A good 95% of the hype surrounding All Elite Wrestling isn’t concerned with what AEW will look like once they’re producing shows. We’re not talking about who the first champions will be. Nobody’s talking about their thoughts about matchups like PAC vs. Hangman Page, Jericho vs. Omega or Young Bucks vs. Lucha Bros from an fan perspective. We talk about talent signing in relation to what it means business-wise. We’re all talking about what kind of TV deal they’ll get, how many people will attend shows & if they can be financially successful.
We can’t see the forest for the trees. Or some analogy like that.

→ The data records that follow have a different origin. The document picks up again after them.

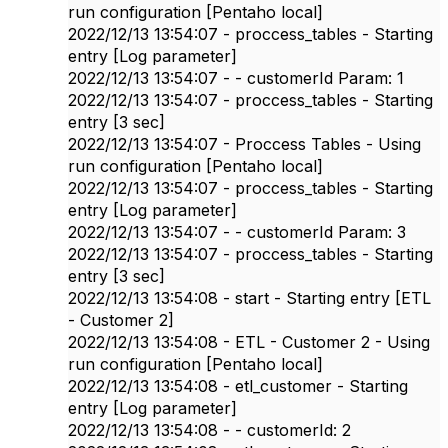
run configuration [Pentaho local]
2022/12/13 13:54:07 - proccess_tables - Starting
entry [Log parameter]
2022/12/13 13:54:07 - - customerId Param: 1
2022/12/13 13:54:07 - proccess_tables - Starting
entry [3 sec]
2022/12/13 13:54:07 - Proccess Tables - Using
run configuration [Pentaho local]
2022/12/13 13:54:07 - proccess_tables - Starting
entry [Log parameter]
2022/12/13 13:54:07 - - customerId Param: 3
2022/12/13 13:54:07 - proccess_tables - Starting
entry [3 sec]
2022/12/13 13:54:08 - start - Starting entry [ETL
- Customer 2]
2022/12/13 13:54:08 - ETL - Customer 2 - Using
run configuration [Pentaho local]
2022/12/13 13:54:08 - etl_customer - Starting
entry [Log parameter]
2022/12/13 13:54:08 - - customerId: 2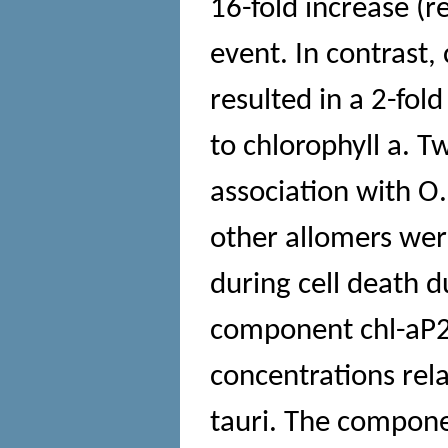
16-fold increase (re
event. In contrast,
resulted in a 2-fol
to chlorophyll a. T
association with O. 
other allomers were
during cell death d
component chl-aP2
concentrations rela
tauri. The compone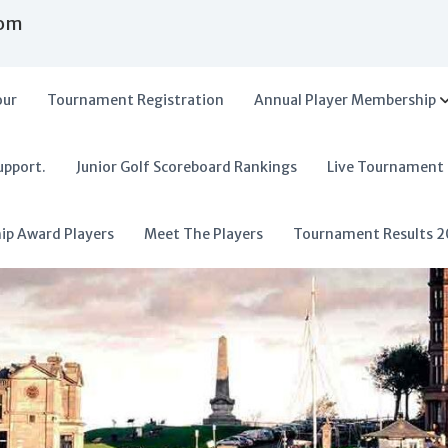
com
our
Tournament Registration
Annual Player Membership
upport.
Junior Golf Scoreboard Rankings
Live Tournament
hip Award Players
Meet The Players
Tournament Results 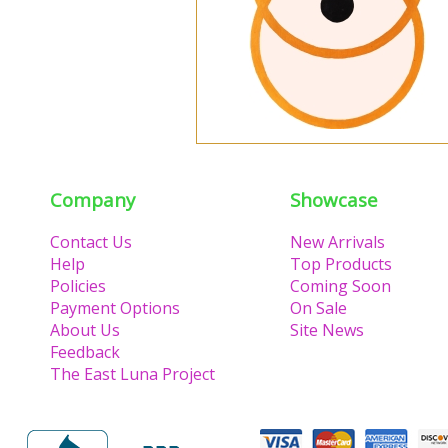
Company
Showcase
Contact Us
New Arrivals
Help
Top Products
Policies
Coming Soon
Payment Options
On Sale
About Us
Site News
Feedback
The East Luna Project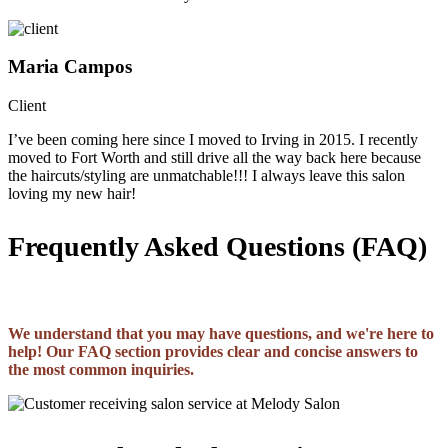
Maria Campos
Client
I’ve been coming here since I moved to Irving in 2015. I recently
moved to Fort Worth and still drive all the way back here because
the haircuts/styling are unmatchable!!! I always leave this salon
loving my new hair!
Frequently Asked Questions (FAQ)
We understand that you may have questions, and we're here to
help! Our FAQ section provides clear and concise answers to
the most common inquiries.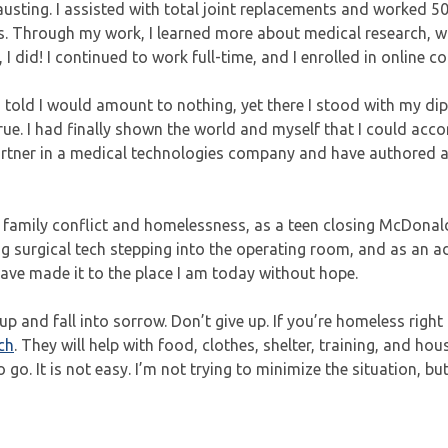
austing. I assisted with total joint replacements and worked 5
s. Through my work, I learned more about medical research, w
I did! I continued to work full-time, and I enrolled in online co
s told I would amount to nothing, yet there I stood with my di
rue. I had finally shown the world and myself that I could acc
partner in a medical technologies company and have authored 
vive family conflict and homelessness, as a teen closing McDonald
oung surgical tech stepping into the operating room, and as an a
 have made it to the place I am today without hope.
p and fall into sorrow. Don’t give up. If you’re homeless right
ch
. They will help with food, clothes, shelter, training, and hou
 go. It is not easy. I’m not trying to minimize the situation, but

Impact Wrestling & Ring of Honor have been tossed aside by many. It’d be one thing if it was because fans weren’t entertained, and that’s probably the case for many of them. Impact has certainly had its ups & downs, and it feels like ROH has gotten staler with each passing year from where I sit. I think a lot of people have stopped following these companies because they’ll never be competitive with WWE. In the eyes of these fans, if a company can’t be #1, they aren’t worth watching.
I don’t get that viewpoint. Wrestling is fun. Some shows are better than others, but I’m not going to base my enjoyment of a company on its earnings reports or worldwide deals or YouTube views or any of that business stuff.
OK, maybe the TV deals. WOW is much more enjoyable on my big screen TV than on my laptop.